Phantom modeling results (n=6) demonstrating significantly higher temperature elevation (p<0.05) at 0.003 m/sec compared to all other perfusion rates at vessel locations 4-6 cm downstream from the ablation zone.

IV. DISCUSSION

This study investigated the risk of vascular damage during microwave thermal ablation. As expected, vascular heating decreased as distance between the vessel and thermal source increased, regardless of fluid velocity. This suggests that distant microwave antenna placement is a feasible way to reduce the risk of vascular heating, downstream damage and thrombosis during microwave tumor ablation.

We noted a rapid increase in cytotoxic heat transfer in vessels with decreased perfusion, notably at velocities of 7 mm/s or less. At higher velocities, the thermal heat transfer occurs too rapidly for localized temperature elevations. The phantom vessel modeling results confirmed significant temperature elevations found in the numerical modeling study. This finding is potentially relevant for potential ablation patients, notably those who suffer from pre-existing cirrhotic livers and poor vascular flow. These implications suggest that characterization of nearby vessel size and blood flow should be taken into account during the treatment planning stage. The scale-invariant nature of the Navier Stokes equations imply that the computational results can be translatable to various vessel sizes and flow velocities associated with a variety of patient profiles during an ablation procedure.

The velocities encountered in these simulations and models are considered low, even for the smaller vasculature in a cirrhotic liver. This discrepancy suggests that there are perhaps other velocity-dependent factors involved in the heat transfer process beyond simple conduction-convection. One possibility is the formation of water vapor inside the vessel from surrounding tissue, which has been seen in ex-vivo and in-vivo ablation studies. Efforts to account for water vapor formation inside heated vessels have been investigated previously and can potentially be coupled to our numerical models to predict heat transfer in a more clinically realistic scenario[12-13].

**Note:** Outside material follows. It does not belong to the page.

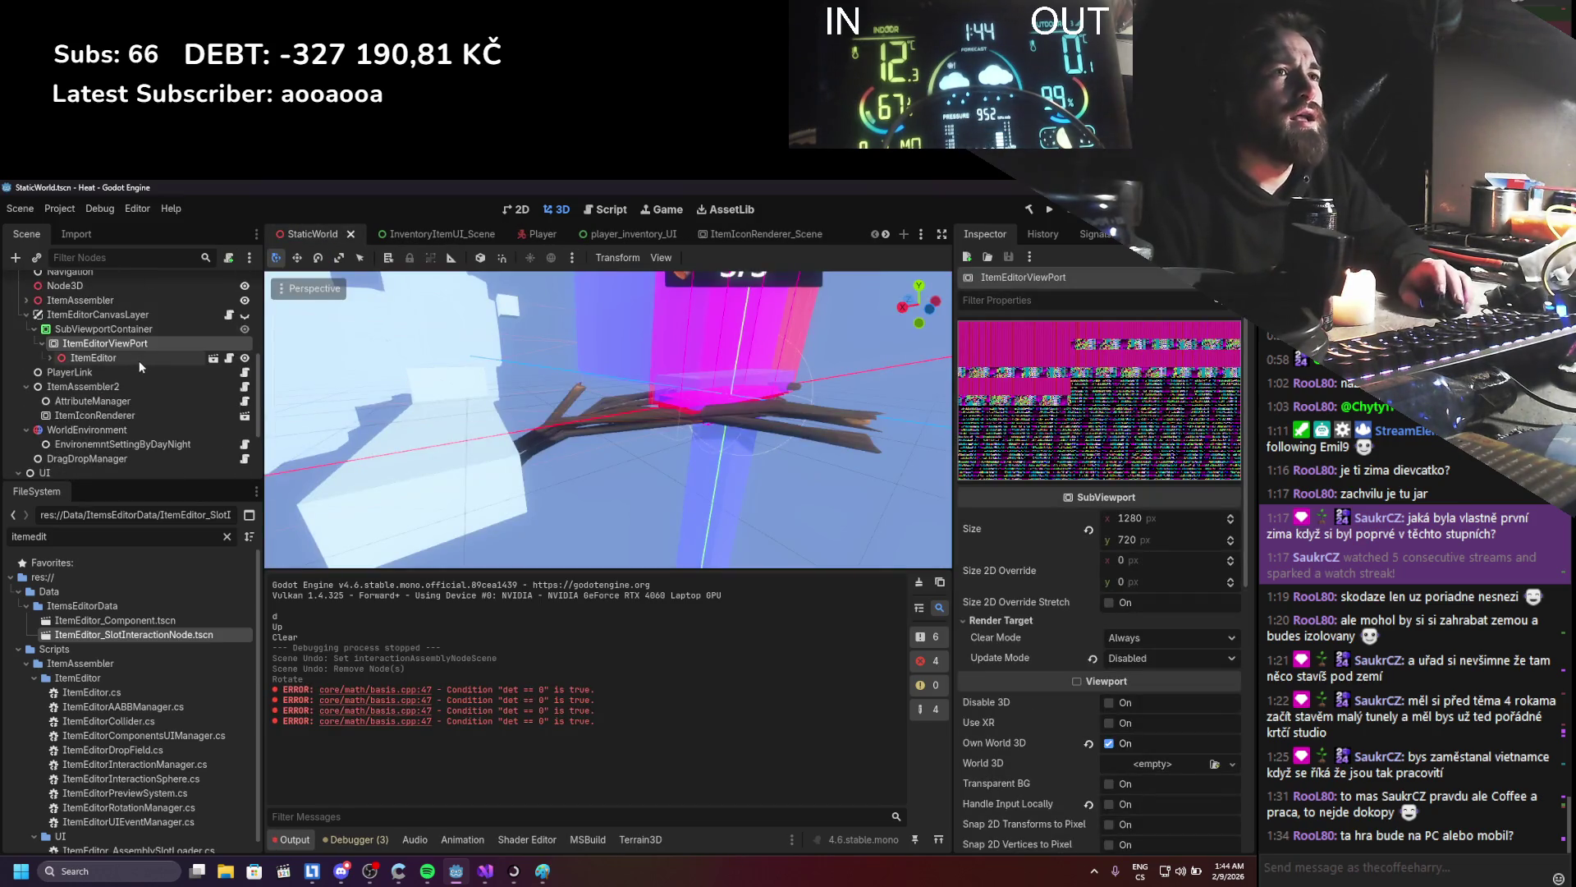
click(1149, 658)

Assessing the performance of our numerical modeling in predicting clinical thrombotic risk is critical. However, there are aspects that have not yet been integrated into the numerical model, such as the potential non-Newtonian behavior of blood at high temperatures, effects of heating on the clotting cascade, as well as the tortuous vessel geometries encountered in liver anatomy. We addressed some of these issues through our phantom vessel model, which offered an idealized vessel geometry that could validate our simplified numerical model. We added additional complexities such as utilizing a clinical microwave ablation system but recognize that there are still gaps between our numerical/phantom model and the clinical scenario. However, the similarities in trend and temperature elevation between the numerical and phantom modeling suggests that our numerical modeling is a viable starting point to creating a thrombotic risk model. Integrating more complexities into our numerical models may provide more accuracy and clinical utility for future studies.

V. CONCLUSION

Creating ablation zones near vessels with slow blood flow can potentially increase the risk of vascular damage and thrombosis. Further investigation to determine the optimal placement of the microwave antennas to nearby blood vessels appears warranted, and may guide treatment planning in future studies.